(WORK REQUIRED): Copy every line below exactly.

(MATERIAL FOR THIS TASK):
######
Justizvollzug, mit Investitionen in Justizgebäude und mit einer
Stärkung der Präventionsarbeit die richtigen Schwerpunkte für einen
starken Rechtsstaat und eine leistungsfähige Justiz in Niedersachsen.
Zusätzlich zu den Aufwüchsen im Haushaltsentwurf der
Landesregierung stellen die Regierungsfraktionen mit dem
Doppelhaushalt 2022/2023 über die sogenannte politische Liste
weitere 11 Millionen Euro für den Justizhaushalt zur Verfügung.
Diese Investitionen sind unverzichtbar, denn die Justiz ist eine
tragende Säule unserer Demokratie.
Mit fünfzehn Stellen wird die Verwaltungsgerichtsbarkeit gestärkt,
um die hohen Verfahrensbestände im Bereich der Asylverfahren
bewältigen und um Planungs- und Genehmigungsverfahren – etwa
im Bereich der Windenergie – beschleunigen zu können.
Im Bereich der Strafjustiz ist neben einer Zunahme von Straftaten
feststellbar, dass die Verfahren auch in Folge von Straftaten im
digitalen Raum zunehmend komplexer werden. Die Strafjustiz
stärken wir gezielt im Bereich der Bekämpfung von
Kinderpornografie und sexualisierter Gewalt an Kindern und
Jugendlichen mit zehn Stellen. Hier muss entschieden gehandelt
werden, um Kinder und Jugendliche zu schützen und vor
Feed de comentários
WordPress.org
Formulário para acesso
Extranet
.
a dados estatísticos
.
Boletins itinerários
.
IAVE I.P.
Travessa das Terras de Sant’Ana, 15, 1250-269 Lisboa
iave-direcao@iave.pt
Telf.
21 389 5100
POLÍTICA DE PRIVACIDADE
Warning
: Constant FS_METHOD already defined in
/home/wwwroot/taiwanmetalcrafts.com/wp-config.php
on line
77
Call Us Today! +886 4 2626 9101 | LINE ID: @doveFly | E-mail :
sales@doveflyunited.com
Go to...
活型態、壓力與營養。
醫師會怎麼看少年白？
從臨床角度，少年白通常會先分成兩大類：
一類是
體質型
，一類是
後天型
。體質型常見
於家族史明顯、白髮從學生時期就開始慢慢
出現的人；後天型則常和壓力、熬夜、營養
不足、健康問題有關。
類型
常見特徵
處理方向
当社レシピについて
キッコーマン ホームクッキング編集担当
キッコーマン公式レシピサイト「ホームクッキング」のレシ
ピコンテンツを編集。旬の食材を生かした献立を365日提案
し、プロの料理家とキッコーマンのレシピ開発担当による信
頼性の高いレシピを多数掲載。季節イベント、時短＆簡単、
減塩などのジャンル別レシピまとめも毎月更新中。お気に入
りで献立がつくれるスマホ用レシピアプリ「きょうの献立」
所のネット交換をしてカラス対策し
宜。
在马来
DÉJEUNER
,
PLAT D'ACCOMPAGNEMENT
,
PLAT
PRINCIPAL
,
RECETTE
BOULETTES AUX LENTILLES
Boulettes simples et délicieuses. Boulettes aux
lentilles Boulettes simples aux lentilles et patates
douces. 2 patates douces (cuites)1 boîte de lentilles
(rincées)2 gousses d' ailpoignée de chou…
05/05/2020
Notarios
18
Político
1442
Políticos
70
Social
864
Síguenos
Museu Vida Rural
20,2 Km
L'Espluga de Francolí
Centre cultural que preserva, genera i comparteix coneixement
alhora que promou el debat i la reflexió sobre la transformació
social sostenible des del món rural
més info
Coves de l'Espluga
######
(ANSWER BELOW):
Justizvollzug, mit Investitionen in Justizgebäude und mit einer
Stärkung der Präventionsarbeit die richtigen Schwerpunkte für einen
starken Rechtsstaat und eine leistungsfähige Justiz in Niedersachsen.
Zusätzlich zu den Aufwüchsen im Haushaltsentwurf der
Landesregierung stellen die Regierungsfraktionen mit dem
Doppelhaushalt 2022/2023 über die sogenannte politische Liste
weitere 11 Millionen Euro für den Justizhaushalt zur Verfügung.
Diese Investitionen sind unverzichtbar, denn die Justiz ist eine
tragende Säule unserer Demokratie.
Mit fünfzehn Stellen wird die Verwaltungsgerichtsbarkeit gestärkt,
um die hohen Verfahrensbestände im Bereich der Asylverfahren
bewältigen und um Planungs- und Genehmigungsverfahren – etwa
im Bereich der Windenergie – beschleunigen zu können.
Im Bereich der Strafjustiz ist neben einer Zunahme von Straftaten
feststellbar, dass die Verfahren auch in Folge von Straftaten im
digitalen Raum zunehmend komplexer werden. Die Strafjustiz
stärken wir gezielt im Bereich der Bekämpfung von
Kinderpornografie und sexualisierter Gewalt an Kindern und
Jugendlichen mit zehn Stellen. Hier muss entschieden gehandelt
werden, um Kinder und Jugendliche zu schützen und vor
Feed de comentários
WordPress.org
Formulário para acesso
Extranet
.
a dados estatísticos
.
Boletins itinerários
.
IAVE I.P.
Travessa das Terras de Sant’Ana, 15, 1250-269 Lisboa
iave-direcao@iave.pt
Telf.
21 389 5100
POLÍTICA DE PRIVACIDADE
Warning
: Constant FS_METHOD already defined in
/home/wwwroot/taiwanmetalcrafts.com/wp-config.php
on line
77
Call Us Today! +886 4 2626 9101 | LINE ID: @doveFly | E-mail :
sales@doveflyunited.com
Go to...
活型態、壓力與營養。
醫師會怎麼看少年白？
從臨床角度，少年白通常會先分成兩大類：
一類是
體質型
，一類是
後天型
。體質型常見
於家族史明顯、白髮從學生時期就開始慢慢
出現的人；後天型則常和壓力、熬夜、營養
不足、健康問題有關。
類型
常見特徵
處理方向
当社レシピについて
キッコーマン ホームクッキング編集担当
キッコーマン公式レシピサイト「ホームクッキング」のレシ
ピコンテンツを編集。旬の食材を生かした献立を365日提案
し、プロの料理家とキッコーマンのレシピ開発担当による信
頼性の高いレシピを多数掲載。季節イベント、時短＆簡単、
減塩などのジャンル別レシピまとめも毎月更新中。お気に入
りで献立がつくれるスマホ用レシピアプリ「きょうの献立」
所のネット交換をしてカラス対策し
宜。
在马来
DÉJEUNER
,
PLAT D'ACCOMPAGNEMENT
,
PLAT
PRINCIPAL
,
RECETTE
BOULETTES AUX LENTILLES
Boulettes simples et délicieuses. Boulettes aux
lentilles Boulettes simples aux lentilles et patates
douces. 2 patates douces (cuites)1 boîte de lentilles
(rincées)2 gousses d' ailpoignée de chou…
05/05/2020
Notarios
18
Político
1442
Políticos
70
Social
864
Síguenos
Museu Vida Rural
20,2 Km
L'Espluga de Francolí
Centre cultural que preserva, genera i comparteix coneixement
alhora que promou el debat i la reflexió sobre la transformació
social sostenible des del món rural
més info
Coves de l'Espluga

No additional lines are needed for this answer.